The scheme in question is subsequently introduced and it is able to successfully track to steady drilling when the drill-string is started in stick-slip. Due to the control input constraints caused by the motor’s characteristics as well as actuation delay, saturation of the control input is observed, but despite this saturation and delay it does not affect the chosen case with the stabilisation of constant drilling. Subsequent to this, numerous cases from different starting points on the torque bifurcation diagram in to determine if the scheme runs into stick-slip on the way to any of the solutions. It is found that tracking is possible from almost any starting torque or initial condition except when it comes to trying to reach an unstable constant-drilling solution due to the lower control input constraint imposed. When verifying the scheme’s robustness, it is tested under the most commonly varying drill-string model parameter, namely the torsional spring coefficient and is the primary bifurcation variable of choice. Change in stiffness of this variable has the potential to greatly affect the ability for it to work properly especially while contesting with constrained inputs and actuation delay. It is found that stabilisation of the ideal constant-drilling response is possible for a large range spring coefficients is possible, but failure occurs for larger spring values when the gains are not changed. Two sub-bifurcation diagrams, which utilise the desired velocity as the bifurcation parameter, also confirm its success and failure in extreme cases. Using these bifurcation diagrams as the framework for control performance, the Sliding-Mode Controller is subsequently introduced as the previous state-of-the-art for comparing the scheme to. It is found that the SMC has much worse performance over the successful range that the scheme in question has and at best, produces a torsional vibration response only with many stick-slip responses. The scheme is found to have a very clear and defined region of constant drilling whereas the SMC has only a clear torsional vibration response with a small region of constant drilling for low spring values. These simulations confirmed that the scheme is superior in overall performance as well as for consistency in operation when compared to the SMC.

A detailed gain analysis on the MIRC portion of it is carried out as it is responsible for the majority of the stick-slip suppression. It is found that there is connection between reaching the desired response of constant drilling and each gain.
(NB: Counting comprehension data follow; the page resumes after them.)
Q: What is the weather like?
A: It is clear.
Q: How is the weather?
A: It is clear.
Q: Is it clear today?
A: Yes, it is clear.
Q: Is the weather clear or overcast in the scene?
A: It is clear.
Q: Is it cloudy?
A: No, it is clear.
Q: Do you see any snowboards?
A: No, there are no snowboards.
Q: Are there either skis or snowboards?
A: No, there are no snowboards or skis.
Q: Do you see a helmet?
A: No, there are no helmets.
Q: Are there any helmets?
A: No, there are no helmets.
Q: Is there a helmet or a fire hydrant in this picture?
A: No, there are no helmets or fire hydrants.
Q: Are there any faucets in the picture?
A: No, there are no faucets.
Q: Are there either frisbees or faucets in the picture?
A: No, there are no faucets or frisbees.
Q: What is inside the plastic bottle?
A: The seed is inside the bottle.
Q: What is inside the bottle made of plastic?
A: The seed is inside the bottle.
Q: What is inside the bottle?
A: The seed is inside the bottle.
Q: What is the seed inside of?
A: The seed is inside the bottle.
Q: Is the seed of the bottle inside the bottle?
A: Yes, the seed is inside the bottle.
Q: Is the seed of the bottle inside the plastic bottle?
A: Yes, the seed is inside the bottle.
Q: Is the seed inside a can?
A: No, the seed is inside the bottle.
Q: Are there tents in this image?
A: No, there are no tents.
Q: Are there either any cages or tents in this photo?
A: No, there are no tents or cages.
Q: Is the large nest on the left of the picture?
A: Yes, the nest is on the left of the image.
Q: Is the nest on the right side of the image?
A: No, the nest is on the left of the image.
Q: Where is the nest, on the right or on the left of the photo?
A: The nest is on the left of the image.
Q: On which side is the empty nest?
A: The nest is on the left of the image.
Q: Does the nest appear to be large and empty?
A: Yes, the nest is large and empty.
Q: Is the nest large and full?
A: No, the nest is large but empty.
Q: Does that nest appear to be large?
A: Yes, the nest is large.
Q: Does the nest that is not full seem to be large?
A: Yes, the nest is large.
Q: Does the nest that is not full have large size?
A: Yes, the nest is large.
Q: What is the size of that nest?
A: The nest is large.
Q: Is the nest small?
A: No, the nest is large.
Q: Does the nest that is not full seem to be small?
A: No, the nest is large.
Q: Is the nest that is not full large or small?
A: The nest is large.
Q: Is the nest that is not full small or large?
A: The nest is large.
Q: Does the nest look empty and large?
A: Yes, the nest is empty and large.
In particular, the output feedback gain \(\lambda \) has the greatest effect on reaching the desired response as it has the greatest affect on resonant dynamics present within a system. The feedforward gain \(\kappa \) is also found to have an impact on the resonant dynamics of the system response but to a lesser degree. Lastly, the scheme is also investigated under varying actuator delay while still under the same actuation constraints. It is found that there exists small regions of successful constant drilling when its gains are not tuned to the system. When tuning the output feedback gain \(\lambda \), it is found that greater consistent ranges of constant drilling can be produced as the cost of losing the ability to track lower desired velocities for smaller actuator delay values.

Conclusively, the scheme has promising robustness to varying system parameters, varying actuator delay and actuation constraints and proves itself to be superior to that of the previous state-of-the-art SMC. Further work would include an experimental verification of the controller with extensive gain testing to confirm the simulations in this work.